I nod and hold the butt firmly against my shoulder. I feel like I’ll dislocate my shoulder if I hold it there any tighter.
“Now turn off the safety.”
With a click I turn it off. I feel like I have a snake in my hands and if I let go, it’ll bite me.
“Now sight along the length of the barrel. Try for the bag in the closest tree. Hold it steady, and when you’re ready, ease on the trigger.”
I look down the long, dark shaft of metal at the bag hanging in the tree. It is a hundred feet away. I gaze at it until the sweat drips in my eyes. The b
ag hardly moves but it seems impossible to hit.
Red clears his throat. “Any time now, Terra.”
How long have I been standing here? I can do this. I am still alive after the past few days, and I can do anything. I take one last look at the bag, then close my eyes.

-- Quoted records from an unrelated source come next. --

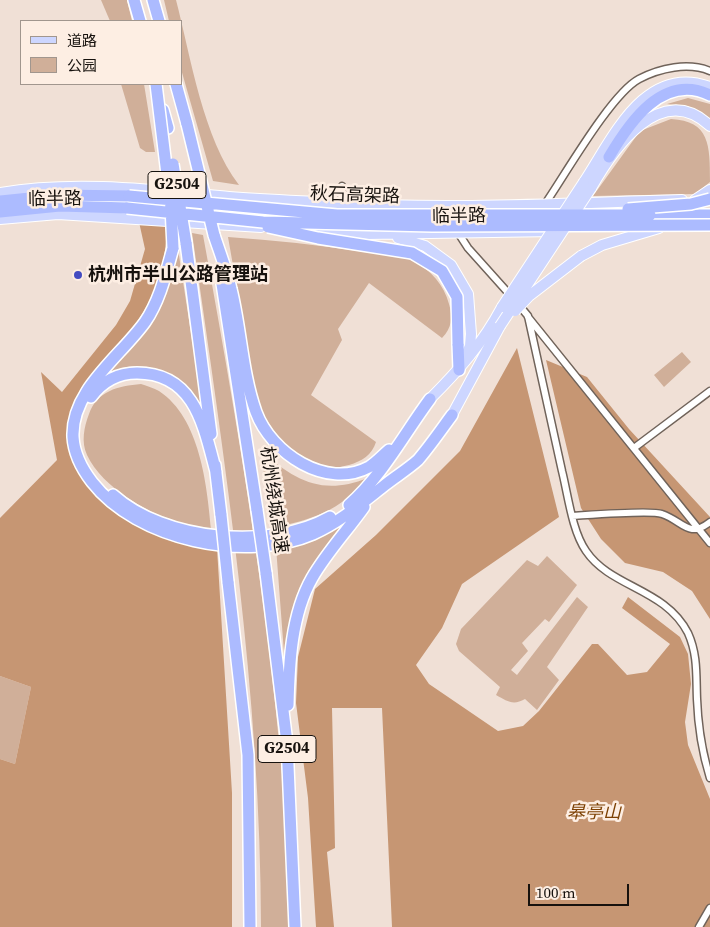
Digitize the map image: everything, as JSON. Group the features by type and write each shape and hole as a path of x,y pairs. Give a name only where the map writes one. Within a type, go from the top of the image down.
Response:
{"highway":[{"path":"134,0 140,20"},
{"path":"153,0 159,20"},
{"path":"156,85 171,207 173,248 162,288 146,321 94,382 77,410 73,424 73,440 77,457 86,474 98,490 124,513 157,529 193,541 242,546 276,544 313,534 341,518 417,460 452,415"},
{"name":"G2504","path":"156,85 168,128 186,243 216,472 248,755 250,927"},
{"name":"杭州绕城高速","path":"176,85 214,235 266,573 287,743 294,927"},
{"path":"609,157 641,110 655,100 682,90 694,90 710,95"},
{"name":"秋石高架路","path":"0,201 59,195 111,196 337,215 710,215"},
{"path":"602,215 631,208 691,204 710,200"},
{"name":"秋石高架路","path":"0,212 60,206 127,208 263,222 432,226 710,225"},
{"path":"228,218 318,238 412,253 442,271 457,297 459,370"},
{"path":"214,235 231,289 250,392 257,414 273,439 294,460 322,472 338,473 369,467 404,434"},
{"path":"216,472 197,410 187,395 172,380 151,373 131,373 114,377 97,388 88,402 79,431 81,446 89,466 101,483 120,501 169,527 242,538 275,535 324,521 360,496 430,399"},
{"path":"287,743 289,674 300,608 311,580 326,556 374,493"}],"main road":[{"path":"452,415 500,326 588,185 626,118 644,98 671,84 683,81 710,87"},
{"path":"430,399 459,370 490,330 502,308 588,185 609,157 639,126 662,112 677,110 690,112 710,126"},
{"name":"临半路","path":"0,193 22,189 137,189 341,204 545,204 710,200"},
{"path":"695,200 710,190"},
{"name":"临半路","path":"0,219 58,214 159,219 367,234 458,234 660,227 710,230"},
{"path":"500,326 529,296 581,256 602,245 660,227"},
{"path":"367,234 401,239 425,246 451,266 468,294 470,316 470,346 459,370"}],"street":[{"path":"545,204 614,102 638,79 671,67 703,68 710,71"},
{"path":"341,204 342,186"},
{"path":"452,205 458,234 528,316 710,543"},
{"path":"528,316 572,516 586,551 610,573 655,596 678,617 687,631 694,648 698,669 697,698 701,743 710,778"},
{"path":"634,448 710,391"},
{"path":"572,516 661,513 693,530 700,530 710,522"},
{"path":"699,927 710,908"}],"green space":[{"path":"101,0 127,0 132,20 110,20"},
{"path":"164,0 176,0 181,20 169,20"},
{"path":"182,23 207,121 227,166 239,185 213,181 182,72"},
{"path":"121,85 144,85 155,152 146,152 140,148"},
{"path":"688,98 710,104 710,119 688,106 667,104"},
{"path":"671,119 694,124 705,137 708,146 710,182 695,194 593,196 640,131"},
{"path":"139,222 167,225 166,244 159,278 136,323 82,389 72,413 69,436 73,457 82,477 95,494 112,509 132,523 161,537 217,548 232,793 232,927 0,927 0,759 15,764 31,687 0,676 0,518 57,460 41,372 62,392 116,325 130,301 145,249"},
{"path":"192,233 203,235 233,407 260,580 280,753 292,927 261,927 255,753 248,666 217,406"},
{"path":"228,237 296,243 402,257 426,269 440,284 447,297 451,318 450,326 442,338 369,283 338,329 342,340 311,395 376,442 372,451 358,462 332,468 317,466 304,460 292,452 282,441 264,416 257,402"},
{"path":"178,249 203,411 196,400 179,382 159,370 135,366 116,370 100,379 153,318 165,296"},
{"name":"皋亭山","path":"517,348 559,517 462,584 442,628 416,665 429,684 498,731 523,726 539,711 592,644 598,644 627,675 647,672 670,644 622,608 628,597 680,637 688,654 691,684 685,722 688,745 710,799 710,927 392,927 382,708 332,708 335,848 327,852 334,927 316,927 308,798 296,703 298,657 315,589 376,535 460,451"},
{"path":"682,352 691,362 664,387 654,375"},
{"path":"546,360 587,377 629,429 710,517 710,619 692,591 663,572 625,563 601,539 581,508"},
{"path":"141,384 159,391 173,403 184,418 199,454 204,473 211,529 184,525 157,514 129,499 104,478 94,467 87,455 84,445 85,429 89,414 97,400 109,391 117,388"},
{"path":"261,451 286,470 310,483 337,486 368,478 347,499 336,506 312,517 271,528"},
{"path":"343,523 303,584 294,607 284,653 276,547"},
{"path":"547,556 577,585 549,622 545,619 522,643 528,651 511,670 517,675 577,597 588,607 547,667 559,680 537,710 525,699 513,702 496,695 500,687 459,651 456,644 461,629 527,560 538,566"},
{"path":"0,676 31,687 15,764 0,759"}],"place":[{"name":"杭州市半山公路管理站","path":"78,275"}]}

The force of the shot knocks me backward and Red scrambles away. As soon as I realize I’m not shot, I let go of the gun and lie with my eyes shut, listening to my heart race.
“You okay?”
I see Red’s shadow through my red eyelids. I put my hands over my face. My shoulder aches, but I nod.
“Then next time why don’t you try keeping your eyes open?”
Next time? Surely there won’t be a next time?
“You can’t hope to hit anything if you don’t open your eyes. Best as I can figure, that bullet made it all the way to the Sound.”
I laugh then, and when Red realizes I’m not insane, he joins in. “Maybe next time you could try a hand gun. A bit easier to manage.”
A gun in any form will be torture, but easier to manage would definitely be an improvement. I just hope I don’t have to use it tomorrow.